Remus ferma un instant les yeux pour reprendre ses esprits.
- Euh... La mission. J'en suis.
- Mouais. Après ce soir, je ne sais pas si je veux de toi.
- Mais...
- On part dans deux semaines. Emporte le strict minimum pour survivre en montagne.
- Ça va durer combien de temps ?
- Aucune idée. Allez, dehors. Je ne veux plus jamais te revoir ici. Oh, et laisse un pourboire généreux à Sully si tu veux sortir de l'allée vivant.
Il ouvrit de grands yeux mais ne put pas poser plus de questions ; elle le poussa dehors sans cérémonie et claqua la porte derrière lui. Dans la salle, tous avaient les yeux rivés sur lui. Il se racla la gorge, évita de regarder la flaque de sang qui tachait le parquet derrière leur table et rejoignit ses amis. Peter était de retour et James semblait reprendre doucement ses esprits. Quant à Sirius, il noyait sa détresse dans le whisky.
- Venez, on se tira, marmonna Remus en tirant James par le bras.
Le jeune homme chancela, marmonna quelques mots incompréhensibles et s'agrippa à son ami. Il fouilla dans sa poche de sa main libre, en tira beaucoup plus de gallions que nécessaires et les jeta sur la table. Il croisa le regard sombre de l'hybride en sortant mais n'y prêta pas attention. Ils cheminèrent en silence dans Oxford jusqu'à ce que Sirius propose :
- Ce qui s'est passé au Scamanbar...
- Reste au Scamanbar, s'empressa d'acquiescer Peter.

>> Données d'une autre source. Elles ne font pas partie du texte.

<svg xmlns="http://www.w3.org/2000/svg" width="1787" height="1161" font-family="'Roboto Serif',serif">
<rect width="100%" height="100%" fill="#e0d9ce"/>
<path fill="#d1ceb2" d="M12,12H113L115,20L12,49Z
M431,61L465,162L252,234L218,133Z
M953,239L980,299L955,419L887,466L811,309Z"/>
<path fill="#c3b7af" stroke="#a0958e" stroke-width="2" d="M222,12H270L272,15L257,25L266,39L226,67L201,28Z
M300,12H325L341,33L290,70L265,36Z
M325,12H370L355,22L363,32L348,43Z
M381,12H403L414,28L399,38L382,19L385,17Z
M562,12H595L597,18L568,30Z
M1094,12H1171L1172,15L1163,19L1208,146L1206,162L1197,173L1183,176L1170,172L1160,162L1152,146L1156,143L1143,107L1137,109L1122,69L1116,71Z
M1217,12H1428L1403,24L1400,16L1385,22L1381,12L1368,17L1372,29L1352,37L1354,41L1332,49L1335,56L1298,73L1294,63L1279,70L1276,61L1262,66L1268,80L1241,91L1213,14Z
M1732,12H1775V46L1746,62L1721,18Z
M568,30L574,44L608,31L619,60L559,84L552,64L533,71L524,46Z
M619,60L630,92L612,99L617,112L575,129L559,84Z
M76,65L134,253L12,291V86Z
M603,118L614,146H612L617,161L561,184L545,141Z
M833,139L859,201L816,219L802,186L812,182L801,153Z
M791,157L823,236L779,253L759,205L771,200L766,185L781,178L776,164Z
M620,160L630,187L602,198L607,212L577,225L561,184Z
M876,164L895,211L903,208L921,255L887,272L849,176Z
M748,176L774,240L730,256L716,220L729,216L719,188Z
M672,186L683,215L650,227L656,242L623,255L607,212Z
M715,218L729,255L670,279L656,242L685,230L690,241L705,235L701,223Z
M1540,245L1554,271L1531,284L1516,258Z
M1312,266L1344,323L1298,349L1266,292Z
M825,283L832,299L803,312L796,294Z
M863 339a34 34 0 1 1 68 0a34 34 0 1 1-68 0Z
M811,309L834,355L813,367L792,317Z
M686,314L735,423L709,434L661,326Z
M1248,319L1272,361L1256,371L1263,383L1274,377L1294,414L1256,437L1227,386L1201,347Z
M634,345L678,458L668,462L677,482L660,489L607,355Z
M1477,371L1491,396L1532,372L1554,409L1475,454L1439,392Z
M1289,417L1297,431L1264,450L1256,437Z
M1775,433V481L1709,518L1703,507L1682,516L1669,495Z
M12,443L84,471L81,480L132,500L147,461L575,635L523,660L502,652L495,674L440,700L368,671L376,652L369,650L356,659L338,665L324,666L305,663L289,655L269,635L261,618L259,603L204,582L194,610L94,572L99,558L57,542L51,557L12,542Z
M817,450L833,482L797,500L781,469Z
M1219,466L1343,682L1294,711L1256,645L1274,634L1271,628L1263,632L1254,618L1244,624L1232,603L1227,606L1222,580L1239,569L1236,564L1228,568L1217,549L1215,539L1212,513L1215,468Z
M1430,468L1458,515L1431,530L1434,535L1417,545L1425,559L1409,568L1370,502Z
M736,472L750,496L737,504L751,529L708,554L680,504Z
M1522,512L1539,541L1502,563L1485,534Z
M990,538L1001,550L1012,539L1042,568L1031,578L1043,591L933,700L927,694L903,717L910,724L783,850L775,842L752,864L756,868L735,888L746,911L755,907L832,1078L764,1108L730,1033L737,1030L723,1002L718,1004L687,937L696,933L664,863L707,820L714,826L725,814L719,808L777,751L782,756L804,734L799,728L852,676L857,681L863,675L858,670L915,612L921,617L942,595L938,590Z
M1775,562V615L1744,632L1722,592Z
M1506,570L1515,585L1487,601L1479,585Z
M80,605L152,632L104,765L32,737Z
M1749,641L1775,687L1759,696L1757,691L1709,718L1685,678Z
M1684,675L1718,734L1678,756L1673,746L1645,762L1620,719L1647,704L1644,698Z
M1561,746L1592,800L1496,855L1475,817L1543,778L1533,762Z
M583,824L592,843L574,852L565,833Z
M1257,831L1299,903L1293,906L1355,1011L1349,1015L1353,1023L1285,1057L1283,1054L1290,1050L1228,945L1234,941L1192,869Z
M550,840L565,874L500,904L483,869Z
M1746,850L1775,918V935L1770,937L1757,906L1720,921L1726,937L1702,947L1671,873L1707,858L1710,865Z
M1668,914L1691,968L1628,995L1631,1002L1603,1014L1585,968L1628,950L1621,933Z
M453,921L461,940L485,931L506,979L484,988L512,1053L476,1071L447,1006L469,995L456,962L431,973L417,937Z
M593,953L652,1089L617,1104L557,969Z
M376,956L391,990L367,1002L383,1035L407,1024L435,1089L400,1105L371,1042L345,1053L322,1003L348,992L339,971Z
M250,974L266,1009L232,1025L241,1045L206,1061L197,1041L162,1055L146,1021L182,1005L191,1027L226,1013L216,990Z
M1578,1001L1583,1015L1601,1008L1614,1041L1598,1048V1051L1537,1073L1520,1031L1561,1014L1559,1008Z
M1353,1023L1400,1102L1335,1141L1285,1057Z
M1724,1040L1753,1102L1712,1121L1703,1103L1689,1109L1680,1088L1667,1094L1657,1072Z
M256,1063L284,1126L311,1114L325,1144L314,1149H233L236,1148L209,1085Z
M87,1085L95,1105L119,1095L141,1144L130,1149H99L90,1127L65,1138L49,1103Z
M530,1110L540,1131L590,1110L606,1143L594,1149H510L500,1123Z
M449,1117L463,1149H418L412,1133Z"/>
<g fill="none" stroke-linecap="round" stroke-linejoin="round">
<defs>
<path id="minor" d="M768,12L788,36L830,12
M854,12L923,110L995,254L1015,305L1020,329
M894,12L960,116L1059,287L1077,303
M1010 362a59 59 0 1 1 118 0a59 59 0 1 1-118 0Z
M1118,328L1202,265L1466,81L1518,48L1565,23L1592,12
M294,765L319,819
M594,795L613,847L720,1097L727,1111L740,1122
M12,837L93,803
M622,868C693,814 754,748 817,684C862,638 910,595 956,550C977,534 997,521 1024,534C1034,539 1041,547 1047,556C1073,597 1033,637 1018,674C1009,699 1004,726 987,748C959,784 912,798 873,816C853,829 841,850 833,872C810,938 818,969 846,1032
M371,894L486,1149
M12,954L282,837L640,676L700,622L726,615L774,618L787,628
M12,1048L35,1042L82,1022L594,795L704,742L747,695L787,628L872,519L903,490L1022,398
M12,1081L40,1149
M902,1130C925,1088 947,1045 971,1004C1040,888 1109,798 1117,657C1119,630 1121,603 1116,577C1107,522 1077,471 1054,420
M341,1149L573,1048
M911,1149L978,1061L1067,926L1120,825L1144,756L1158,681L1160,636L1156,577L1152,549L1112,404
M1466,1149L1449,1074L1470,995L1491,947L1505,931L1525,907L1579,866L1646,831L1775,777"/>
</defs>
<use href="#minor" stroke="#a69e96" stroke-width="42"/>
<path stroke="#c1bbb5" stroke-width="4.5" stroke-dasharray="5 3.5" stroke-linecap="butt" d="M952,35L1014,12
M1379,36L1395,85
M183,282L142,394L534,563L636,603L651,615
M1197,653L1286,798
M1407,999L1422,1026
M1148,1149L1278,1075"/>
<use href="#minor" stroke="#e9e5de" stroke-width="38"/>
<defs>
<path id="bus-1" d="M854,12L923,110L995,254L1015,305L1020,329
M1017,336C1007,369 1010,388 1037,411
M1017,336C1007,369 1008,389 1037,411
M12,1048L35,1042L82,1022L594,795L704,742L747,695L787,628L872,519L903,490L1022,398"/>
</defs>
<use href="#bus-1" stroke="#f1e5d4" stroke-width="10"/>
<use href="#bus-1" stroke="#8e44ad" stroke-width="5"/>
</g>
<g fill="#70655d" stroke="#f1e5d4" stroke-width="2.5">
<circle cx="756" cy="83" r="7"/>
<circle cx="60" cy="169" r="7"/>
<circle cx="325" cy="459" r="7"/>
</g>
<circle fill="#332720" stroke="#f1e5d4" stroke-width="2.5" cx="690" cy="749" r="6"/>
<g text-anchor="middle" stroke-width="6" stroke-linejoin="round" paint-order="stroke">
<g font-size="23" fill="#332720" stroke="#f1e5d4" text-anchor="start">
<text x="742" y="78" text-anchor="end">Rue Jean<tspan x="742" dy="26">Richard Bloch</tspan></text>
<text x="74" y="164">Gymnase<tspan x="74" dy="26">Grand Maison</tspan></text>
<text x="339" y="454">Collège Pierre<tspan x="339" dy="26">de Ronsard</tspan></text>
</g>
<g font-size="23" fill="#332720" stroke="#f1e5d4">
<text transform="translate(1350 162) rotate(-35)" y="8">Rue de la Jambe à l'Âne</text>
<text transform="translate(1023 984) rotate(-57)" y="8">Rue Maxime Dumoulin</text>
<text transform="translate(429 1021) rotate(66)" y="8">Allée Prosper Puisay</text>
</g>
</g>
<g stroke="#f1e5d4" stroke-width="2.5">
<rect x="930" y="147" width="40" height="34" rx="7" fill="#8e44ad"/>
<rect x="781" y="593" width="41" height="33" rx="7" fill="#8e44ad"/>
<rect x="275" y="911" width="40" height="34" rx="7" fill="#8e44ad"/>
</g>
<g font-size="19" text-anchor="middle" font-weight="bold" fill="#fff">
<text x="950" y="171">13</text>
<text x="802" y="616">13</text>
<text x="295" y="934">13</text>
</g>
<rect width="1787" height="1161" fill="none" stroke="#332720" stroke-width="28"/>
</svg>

- Sûr que c'était pas ton heure de gloire, railla Remus, qui soutenait toujours James. Est-ce que tu t'es vraiment transformé en rat ?
- J'ai paniqué ! Protesta-t-il, cramoisi.
- Sirius aussi. J'ai cru que tu allais atomiser tout le monde.
- Eh, t'as fini Lunard ?
L'interpellé ricana avant d'enchaîner sur plus demoqueries. Au moins, la soirée n'était pas perdue pour lui.